__READING PASSAGE__:

[Begin]

Data
Lightning IR provides four different datasets for different tasks: The the DocDataset
for indexing, QueryDataset
for retrieval, the TupleDataset
for fine-tuning, and the RunDataset
for re-ranking and fine-tuning. The Datasets sections provide more in-depth information about how each dataset works and what data it provides. To handle batching and train/validation/test splitting, the datasets should be integrated into a LightningIRDataModule
. See the Datamodule section for further details.
By tightly integrating with ir-datasets, Lightning IR provides easy access to a plethora of popular information retrieval datasets. Simply pass an ir-datasets
id to a dataset class. Custom local datasets are also supported. See howto-dataset for using custom datasets.
Datasets
Doc Dataset
A DocDataset
provides access to a set of documents. This is useful for indexing with a BiEncoderModel
where the embeddings of each document are stored in an index that can be used for retrieval. The snippet below demonstrates how to use a DocDataset
with an ir-datasets dataset.
from lightning_ir import DocDataset
dataset = DocDataset("msmarco-passage")

[End]

Data records:

[Begin]

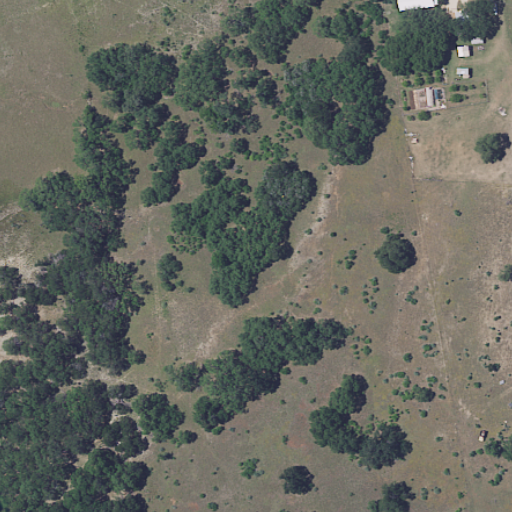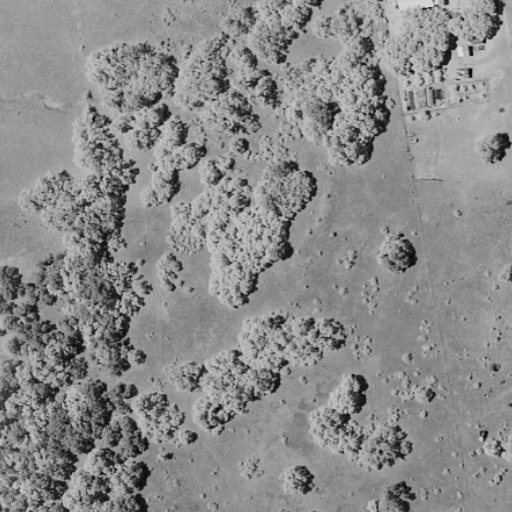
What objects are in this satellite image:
building: (413, 4)
building: (463, 19)
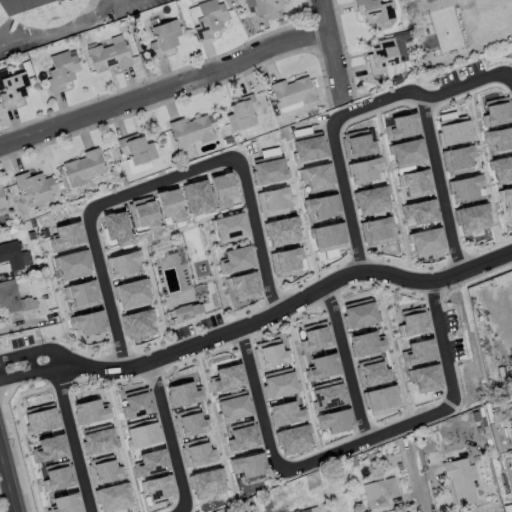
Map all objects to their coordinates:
building: (20, 5)
building: (263, 7)
building: (267, 8)
building: (40, 11)
building: (375, 12)
building: (375, 13)
building: (206, 17)
building: (209, 19)
road: (63, 24)
building: (163, 37)
building: (165, 38)
road: (329, 50)
building: (387, 52)
building: (108, 56)
building: (382, 56)
building: (110, 57)
building: (60, 70)
building: (62, 71)
building: (397, 79)
road: (509, 80)
road: (162, 87)
building: (12, 89)
building: (13, 90)
building: (291, 92)
building: (293, 92)
road: (416, 93)
building: (497, 110)
building: (240, 112)
building: (242, 113)
building: (401, 126)
building: (454, 129)
building: (189, 130)
building: (191, 131)
building: (228, 140)
building: (357, 144)
building: (308, 147)
building: (137, 149)
building: (135, 152)
building: (407, 152)
building: (457, 159)
building: (82, 167)
building: (84, 168)
building: (502, 168)
building: (268, 169)
building: (364, 169)
building: (318, 177)
road: (160, 180)
building: (415, 183)
road: (440, 184)
building: (34, 186)
building: (60, 186)
building: (35, 187)
building: (466, 187)
building: (223, 190)
building: (197, 196)
road: (344, 196)
building: (2, 200)
building: (372, 200)
building: (272, 201)
building: (507, 201)
building: (1, 202)
building: (169, 204)
building: (322, 205)
building: (420, 211)
building: (143, 213)
building: (472, 217)
building: (116, 227)
building: (229, 227)
building: (11, 229)
building: (281, 230)
building: (376, 230)
road: (255, 233)
building: (67, 234)
building: (327, 235)
building: (426, 241)
building: (11, 255)
building: (13, 256)
building: (236, 259)
building: (285, 261)
building: (123, 263)
building: (73, 264)
building: (36, 268)
building: (243, 284)
road: (103, 289)
building: (132, 293)
building: (83, 294)
building: (13, 298)
building: (10, 299)
road: (287, 303)
building: (186, 310)
building: (359, 313)
building: (413, 320)
building: (88, 322)
building: (137, 323)
building: (315, 335)
road: (440, 338)
building: (366, 343)
road: (33, 350)
building: (268, 352)
building: (418, 352)
road: (346, 361)
building: (321, 366)
road: (31, 370)
building: (372, 371)
building: (501, 374)
building: (228, 377)
building: (425, 378)
building: (279, 382)
building: (184, 393)
building: (327, 394)
road: (256, 398)
building: (380, 399)
building: (137, 402)
building: (233, 405)
building: (91, 411)
building: (285, 413)
building: (475, 417)
building: (40, 418)
building: (334, 420)
building: (189, 422)
building: (501, 423)
building: (479, 430)
road: (168, 431)
building: (142, 432)
building: (243, 434)
road: (70, 437)
road: (368, 438)
building: (98, 439)
building: (293, 439)
building: (502, 443)
building: (196, 452)
building: (362, 457)
building: (347, 462)
building: (150, 463)
building: (248, 465)
building: (103, 469)
building: (58, 474)
road: (414, 479)
building: (458, 480)
building: (460, 481)
building: (207, 483)
road: (7, 484)
building: (159, 488)
building: (378, 492)
building: (385, 492)
building: (266, 501)
building: (65, 503)
road: (181, 506)
building: (307, 509)
building: (303, 511)
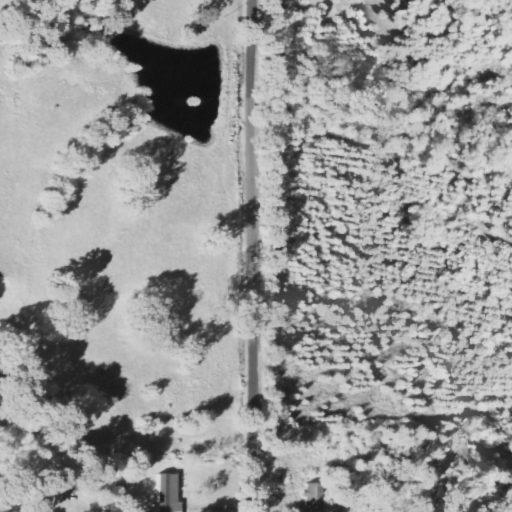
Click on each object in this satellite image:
road: (248, 256)
building: (167, 495)
building: (314, 495)
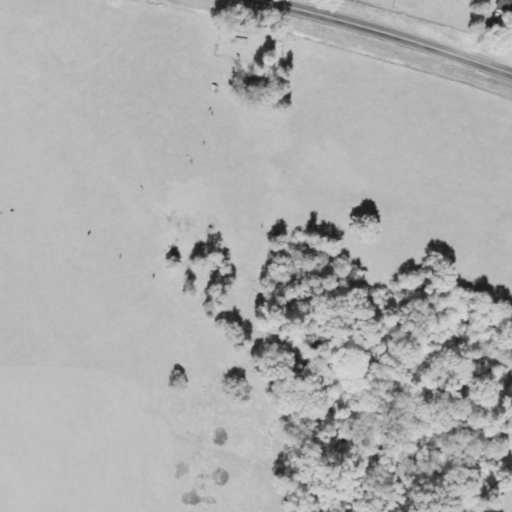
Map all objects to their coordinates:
building: (503, 6)
road: (386, 33)
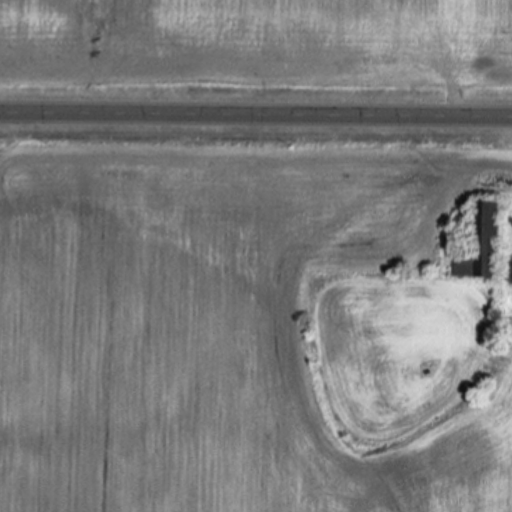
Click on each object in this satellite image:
crop: (258, 50)
road: (256, 116)
building: (479, 245)
building: (480, 245)
crop: (237, 327)
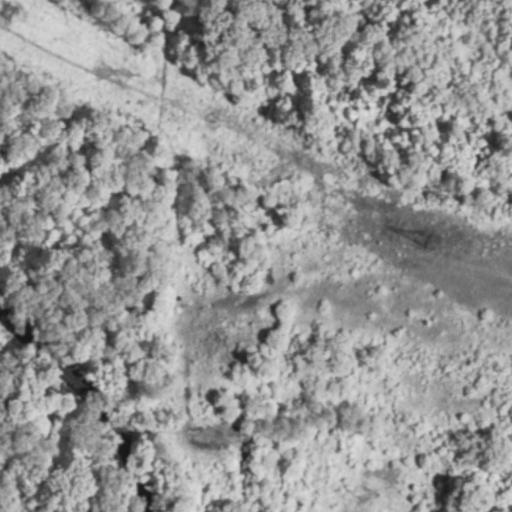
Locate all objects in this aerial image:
power tower: (5, 7)
building: (8, 7)
road: (250, 218)
power tower: (423, 237)
road: (79, 404)
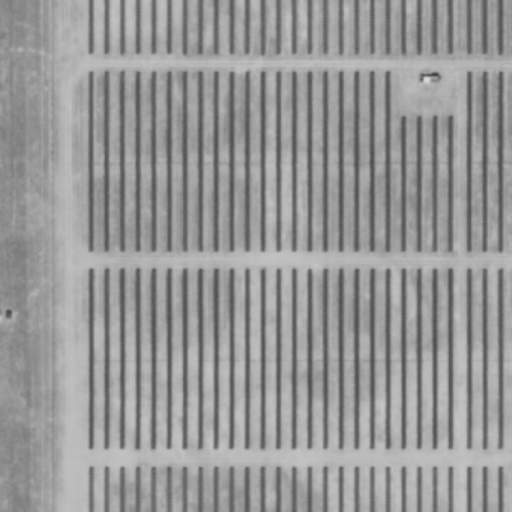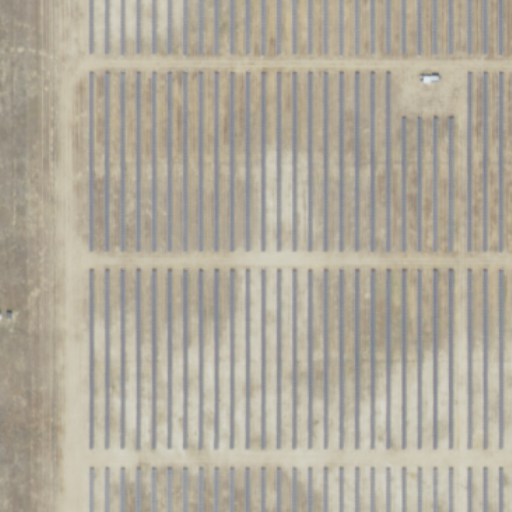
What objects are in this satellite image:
solar farm: (282, 256)
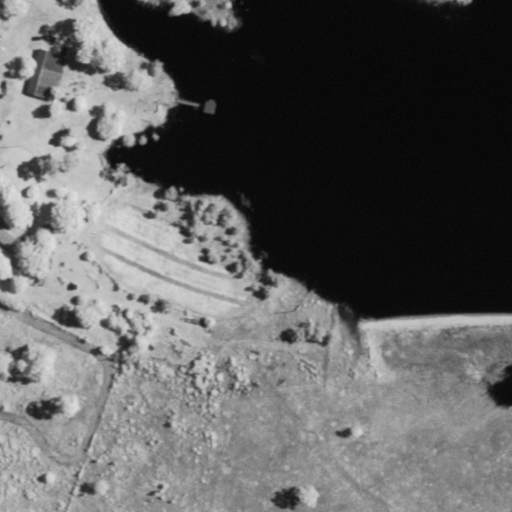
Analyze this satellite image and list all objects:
building: (38, 72)
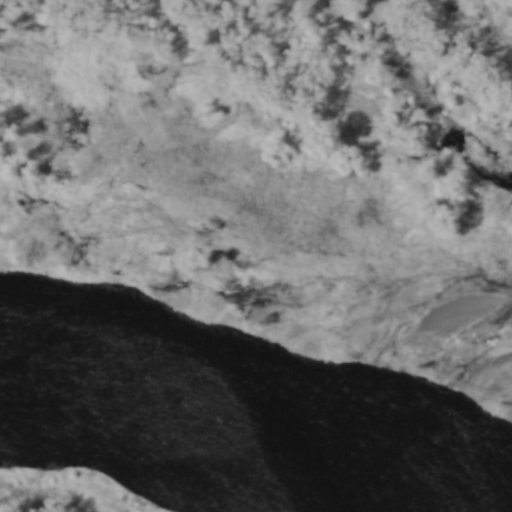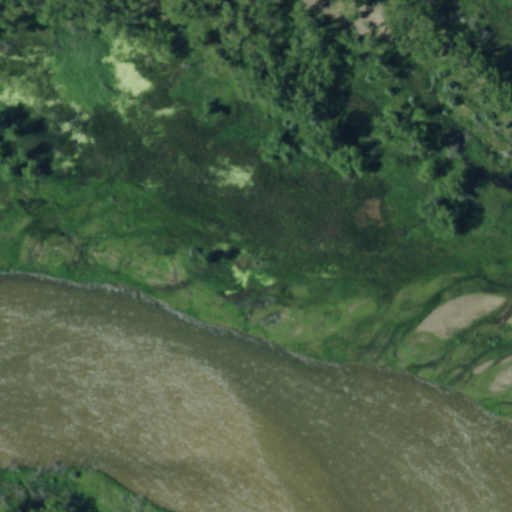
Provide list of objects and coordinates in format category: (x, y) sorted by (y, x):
river: (227, 428)
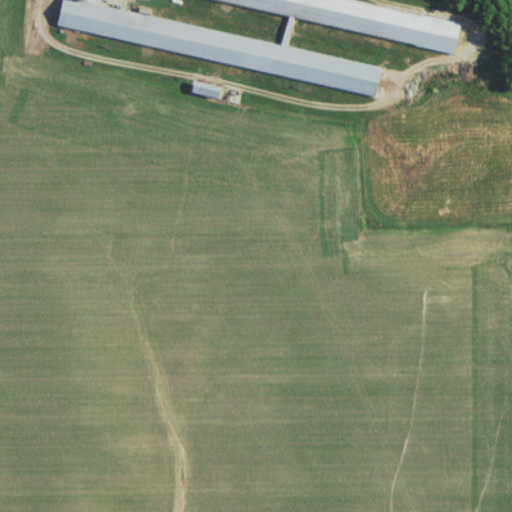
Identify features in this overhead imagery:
building: (345, 20)
building: (218, 51)
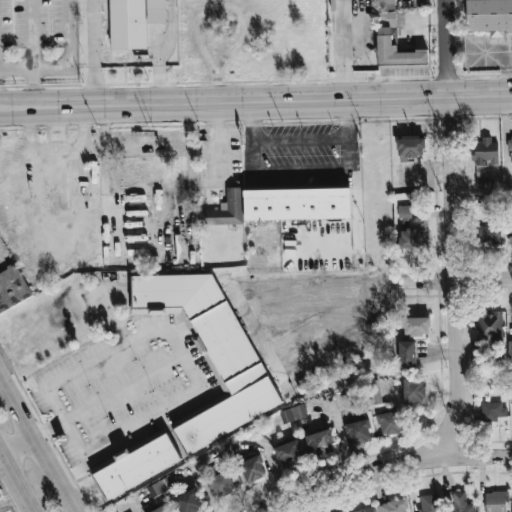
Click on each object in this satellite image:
building: (385, 4)
building: (386, 4)
building: (156, 11)
building: (157, 11)
building: (489, 15)
building: (489, 16)
building: (389, 18)
building: (389, 18)
building: (128, 24)
building: (128, 24)
road: (33, 33)
parking lot: (37, 38)
road: (343, 50)
building: (396, 50)
road: (159, 51)
building: (397, 51)
road: (93, 53)
road: (64, 61)
road: (34, 87)
road: (256, 101)
road: (103, 124)
road: (300, 139)
building: (411, 147)
building: (510, 148)
building: (484, 157)
building: (298, 203)
building: (227, 209)
building: (404, 211)
road: (454, 227)
building: (488, 233)
building: (414, 237)
building: (511, 238)
road: (167, 240)
road: (437, 281)
building: (12, 288)
building: (13, 288)
road: (104, 307)
building: (417, 325)
building: (490, 325)
road: (352, 333)
building: (509, 347)
building: (210, 349)
building: (210, 349)
building: (408, 353)
parking lot: (125, 378)
road: (123, 385)
building: (415, 390)
road: (190, 393)
road: (105, 394)
building: (374, 394)
building: (493, 410)
building: (299, 411)
building: (391, 422)
building: (359, 428)
building: (320, 442)
road: (37, 444)
road: (17, 446)
building: (289, 453)
building: (135, 464)
building: (136, 464)
building: (253, 468)
road: (383, 468)
road: (16, 481)
building: (223, 484)
building: (160, 486)
building: (0, 496)
building: (0, 496)
building: (189, 501)
building: (496, 501)
building: (430, 502)
building: (459, 502)
building: (393, 506)
building: (161, 509)
building: (364, 510)
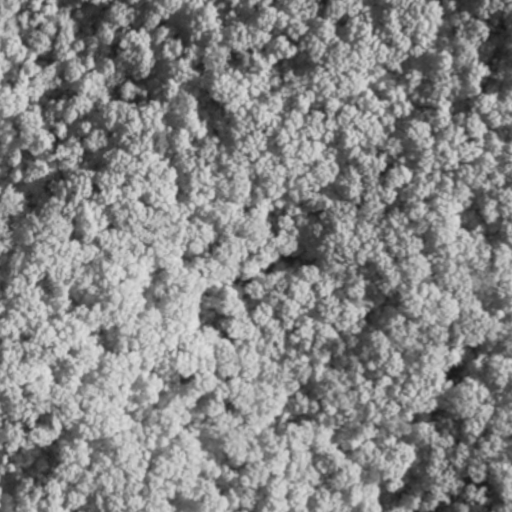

[End]

__TASK REQUIREMENTS__:
**1.** Answer these questions using the text on Lightning IR datasets:
(a) Which dataset does the text give for re-ranking and fine-tuning?
(b) To handle batching and train/validation/test splitting, what should the datasets be integrated into?
(c) What does a DocDataset provide access to?
**2.** Extend the text on Lightning IR datasets, picking up right after its final line of code.

__EXPECTED RESULTS__:
**1.**
(a) The RunDataset.
(b) A LightningIRDataModule.
(c) A set of documents.

**2.**
print(next(iter(dataset)))
# DocSample(doc_id='0', doc='The presence of communication amid ...')
Query Dataset
A QueryDataset
provides access to a set of queries. This is useful for retrieval with a BiEncoderModel
where the top-k documents are retrieved for each query. The snippet below demonstrates how to use a QueryDataset
with an ir-datasets dataset.
from lightning_ir import QueryDataset
dataset = QueryDataset("msmarco-passage/trec-dl-2019/judged")
print(next(iter(dataset)))
# QuerySample(query_id='156493', query='do goldfish grow')
Tuple Dataset
A QueryDataset
provides access to samples consisting of a query and an n-tuple of documents, with each document in a sample also having a corresponding target score. Target scores are relevance assessments and, for example, could have been heuristically sampled, manually assessed, derived from other ranking models for distillation. A QueryDataset
dataset is useful for fine-tuning BiEncoderModel
and CrossEncoderModel
. The snippet below demonstrates how to use a TupleDataset
with an ir-datasets dataset.
from lightning_ir import TupleDataset
dataset = TupleDataset("msmarco-passage/train/triples-small")
print(next(iter(dataset)))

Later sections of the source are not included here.